Op social media las ik weleens dingen als: “Wat is ze nou in godsnaam aan het doen?” Of mensen schreven: “Neem een voorbeeld aan je broertje, die is wel lekker bezig.” Ik zat er eerst wel mee, maar daarna riep dat juist een soort bewijsdrang bij me op, zo van: wacht maar, ik ga jullie nog verrassen. Daarnaast hoef ik ook niet per se met mijn broertje vergeleken te worden. We maken niet eens dezelfde soort muziek.

En toen was daar opeens Ballade van de Moord met Thijs Boontjes, wat uitkwam op Top Notch. Hoe ben je terechtgekomen bij het grootste hiphoplabel van Nederland?

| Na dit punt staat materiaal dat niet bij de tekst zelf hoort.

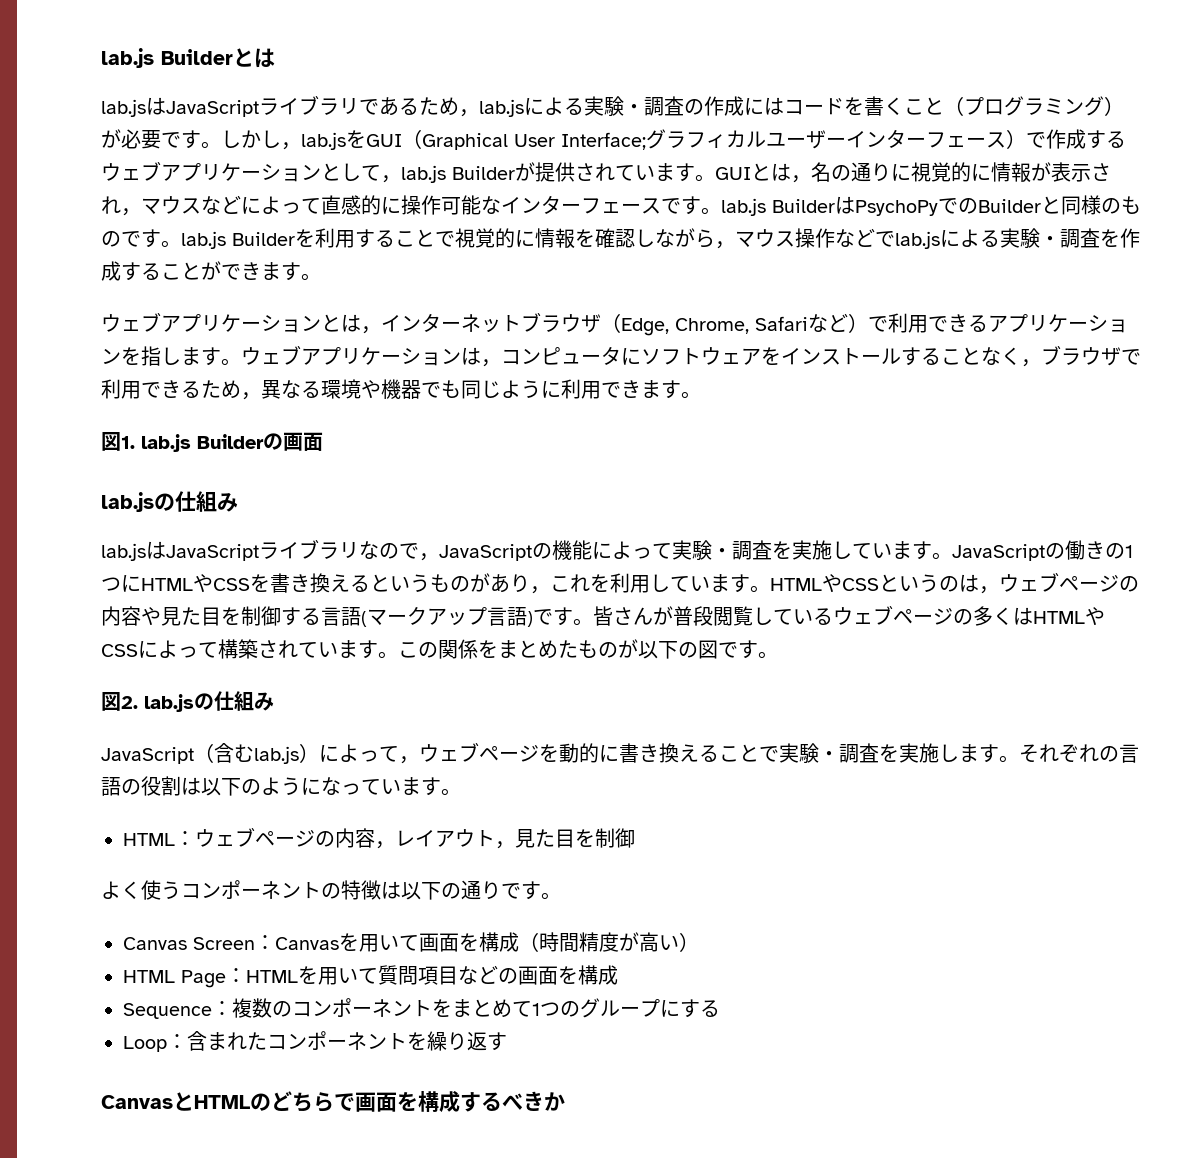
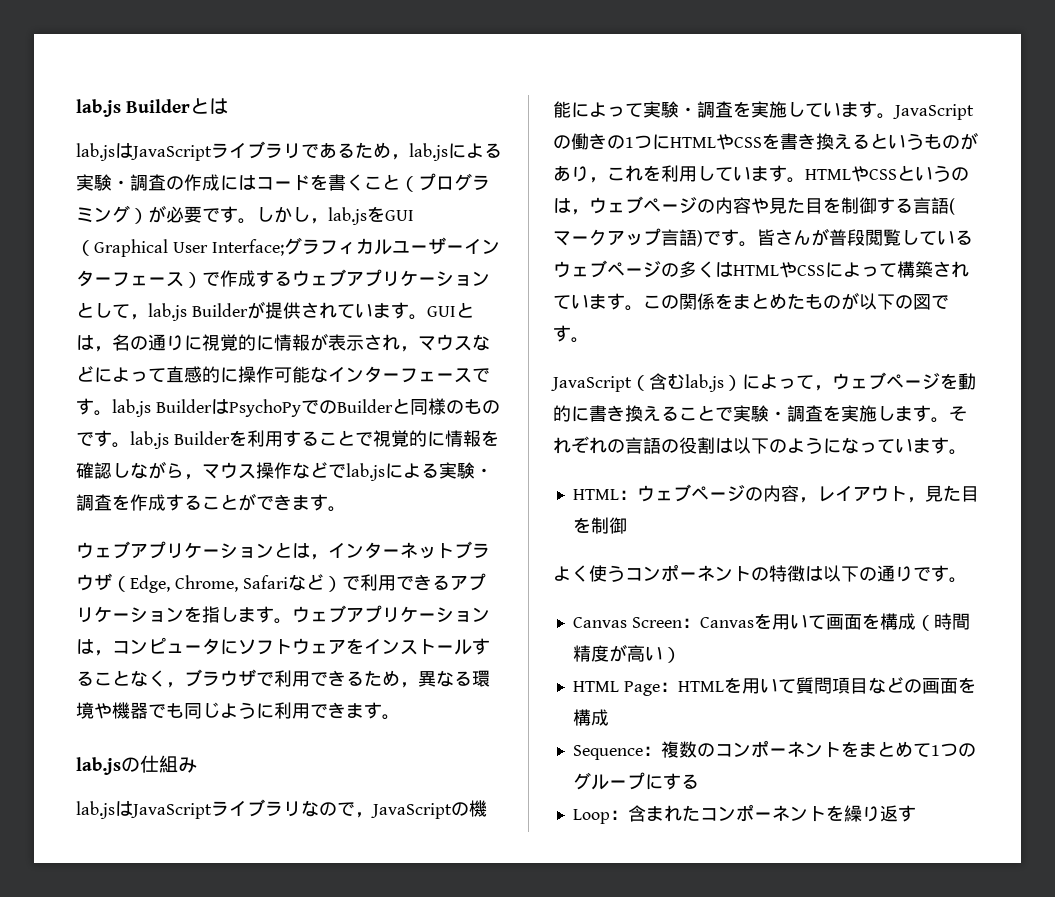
[101,432,323,452] // 図1. lab.js Builderの画面 -> (400, 717) none
[101,691,274,712] // 図2. lab.jsの仕組み -> (589, 340) none
[101,1090,565,1113] // CanvasとHTMLのどちらで画面を構成するべきか -> (916, 813) none

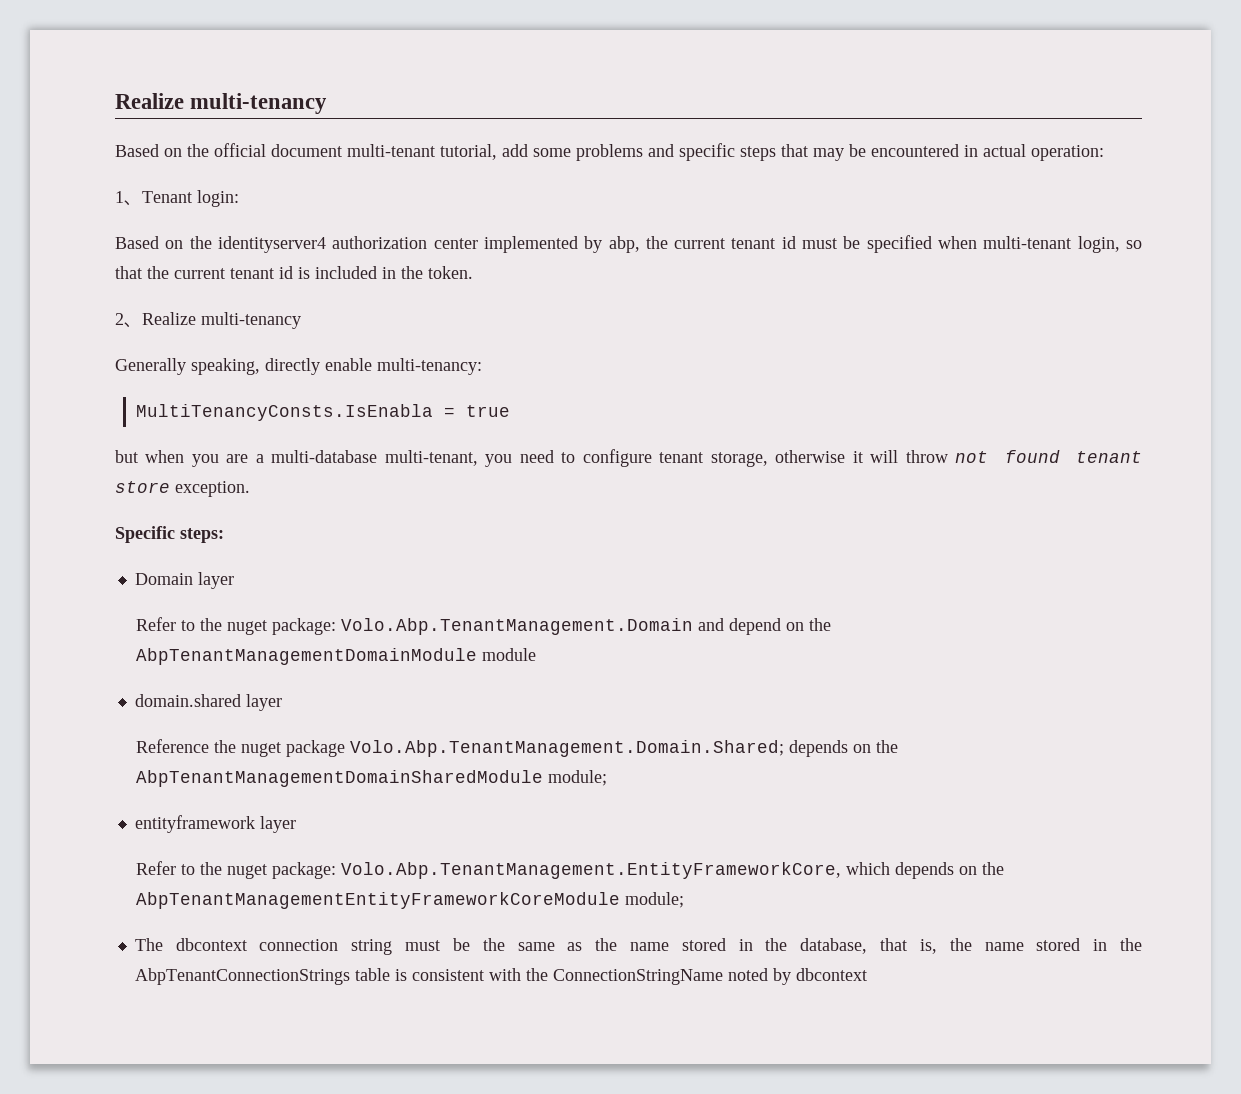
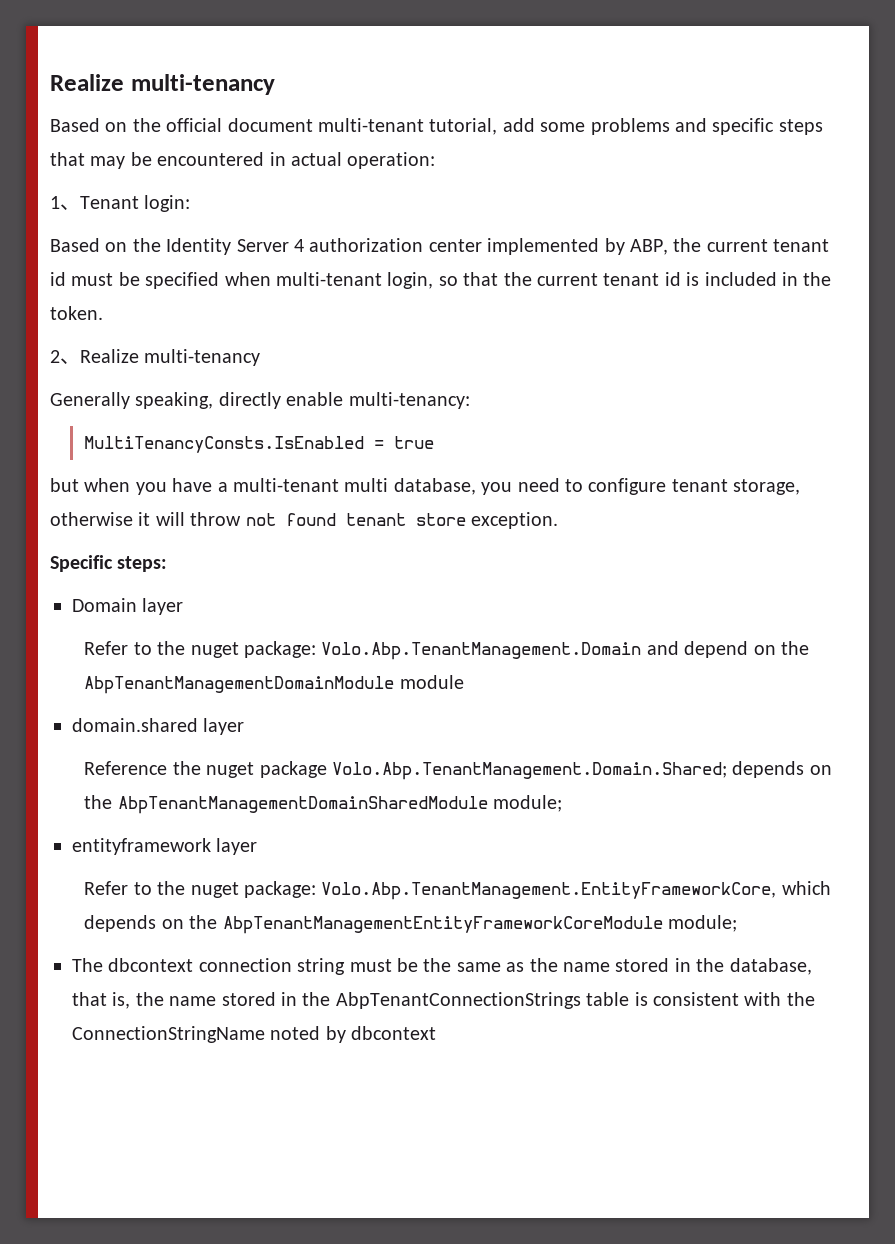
[217,236,326,253] identityserver4 -> [166,238,304,255] Identity Server 4
[608,236,640,253] abp, -> [630,239,668,255] ABP,
[135,404,433,421] MultiTenancyConsts.IsEnabla -> [84,436,365,453] MultiTenancyConsts.IsEnabled
[226,450,478,466] are a multi-database multi-tenant, -> [172,478,476,495] have a multi-tenant multi database,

Top Notch is de laatste jaren een stuk veelzijdiger geworden, dus het is niet alleen een hiphoplabel. Maar ik snap wat je bedoelt. Ik leerde Kees de Koning voor het eerst kennen ten tijden van JAH6, een coverband die liedjes van mijn vader mixte met reggae. Toen ontmoette ik hem weer bij de clipopnames van Dominique waar mijn moeder in speelt. Ook wilde Top Notch heel erg graag een youtubekanaal maken voor papa, en daar hebben we toen over gepraat. Op een gegeven moment wilde ik gewoon zijn mening weten over een paar nummers die af waren. Hij was zo gek op Judaskus dat hij voorstelde om mij te helpen bij het uitbrengen van mijn plaat. Ik wilde het in eerste instantie in eigen beheer uitbrengen, maar daar weet ik uiteindelijk niks van. Ik vind het leuker om me te concentreren op het artiest zijn.

Over een paar dagen komt dan eindelijk je debuutalbum In Mijn Bloed uit, waar je drie jaar keihard aan hebt gewerkt. De plaat die de echte Roxeanne Hazes moet introduceren aan de wereld. Hoe voelt dat?
Ik kijk er heel erg naar uit, maar ik vind het ook fucking eng. Zo erg dat ik er niet van kan slapen. Volgens mij heb ik de laatste paar dagen vier uur in totaal geslapen. Daarnaast is alles wat in de aanloop mis kon gaan, misgegaan. Ik ben nu grieperig, iemand van mijn band is komen weg te vallen en ga zo maar door. Maar je kunt dit beter maar nu allemaal achter de rug hebben, dan gaat het straks in ieder geval goed.